The revival of N. Richard Nash's The Rainmaker is billed as a comedy. But it might better be called "The Woody Harrelson Show".
As Bill Starbuck, Harrelson plays a consummate braggart conman who starts out promising to bring rain to a drought-ridden Western town in the 1930s. As the play progresses, Starbuck unleashes a wellspring of hope into the love-starved life of Lizzie Curry, the plain Jane (or Jayne, as in Atkinson) of this theatrical fable.
In the process, Harrelson -- who to many television fans will forever be Woody Boyd, the sweet but slow-witted bartender in Cheers -- establishes himself as an absolutely first-rate stage actor and breathes new life into the drama-starved Broadway theater.
Harrelson starts off slowly, inauspiciously, like the tiny fleck in the sky he predicts will grow into a mighty rain cloud. But by the middle of Act II, Harrelson himself has become a cloudburst of sheer animal magnetism, dominating the stage of the Brooks Atkinson Theater and everyone on it.
I only wish he had showed a little more light and shadow -- more hints of his glorious, snake-charming self -- early on in Act I. He seems to approach Starbuck's long first act monologue about the promise of rain more as a declamatory sermon rather than a passionate conviction. Perhaps one can partly trace this to Harrelson's own real-life training for the ministry. But director Scott Ellis, the usually brilliant Broadway maestro who has directed such revivals as 1776 and She Loves Me, fails to bring out enough of Starbuck's colors in Act I, despite the fact that they become a full-fledged rainbow in Act II. Moreover, Ellis and the Roundabout Theatre Company, which is producing the revival, should have cut some of the play's exposition. One or two fewer dollops of dialogue regarding Lizzie's plainness would not have been missed.
Nevertheless, Harrelson and the entire cast make what could have been a deadly dull presentation of a dated play, in less talented hands, riveting theater.
That Harrelson can act -- and act up a storm, both figuratively and quite literally -- in The Rainmaker should come as little surprise to anyone who has seen his engrossing Oscar-nominated performance in The People vs. Larry Flynt or his chilling instincts in Natural Born Killers.
Jayne Atkinson is flawless as Lizzie, the self-loathing farmer's daughter who comes to some measure of self-respect under Starbuck's spell. And David Aaron Baker and John Bedford Lloyd, who play Lizzie's devoted odd-ball brothers, and Jerry Hardin, as the trio's long-suffering dad, are funny, poignant and winning. You'll be seeing a lot more of Baker, who's sure to be a star in his own right someday. And, given the chance, I'll bet he'd make a standout Starbuck himself.
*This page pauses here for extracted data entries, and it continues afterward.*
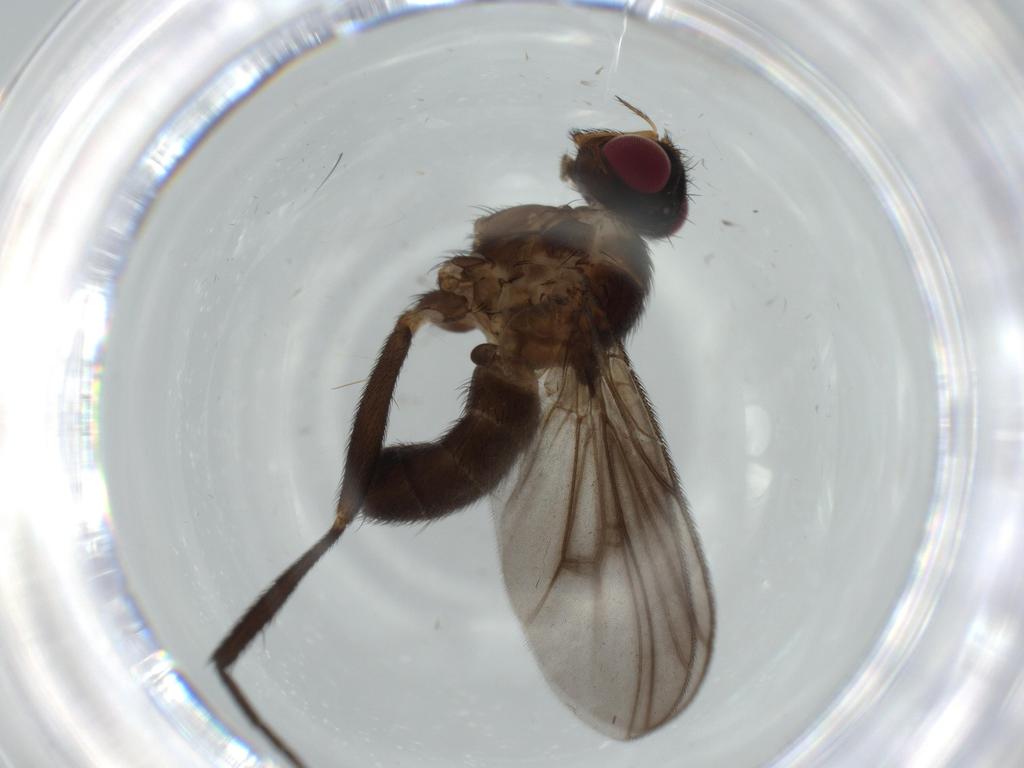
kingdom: Animalia
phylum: Arthropoda
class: Insecta
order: Diptera
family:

Special credit should be given to Jim Carnahan for his impeccable casting of the show. If he and Todd Haimes, the artistic director of the Roundabout Theater, are smart, and I know they are, they should consider Harrelson for a production of Hamlet sometime early in the new Millenium. He's got that kind of potential, and I envision him as the American answer to English actor Ralph Fiennes, who turned in a great Broadway performance as the melancholy Dane several seasons ago.
The Rainmaker was originally produced on Broadway in 1954, starring Darren McGaven as Starbuck and Geraldine Page as Lizzie. But its ultimate rendition may have been the subsequent 1956 movie version starring the late Burt Lancaster as Starbuck, one of several roles for which he's best remembered, and the then nearly 50-year-old screen legend Katharine Hepburn as Lizzie. From time to time, I catch the old movie on TV and I can hear Lancaster imploring the bashful Lizzie to, in effect, look up and embrace her beauty even as it's reflected in his own eyes.
On the technical front, James Noone's set rises well above the utilitarian, evoking a sense of endless space of the west that was. Likewise, Jess Goldstein's costumes and Peter Kaczorowski's lighting design are colorful and effective.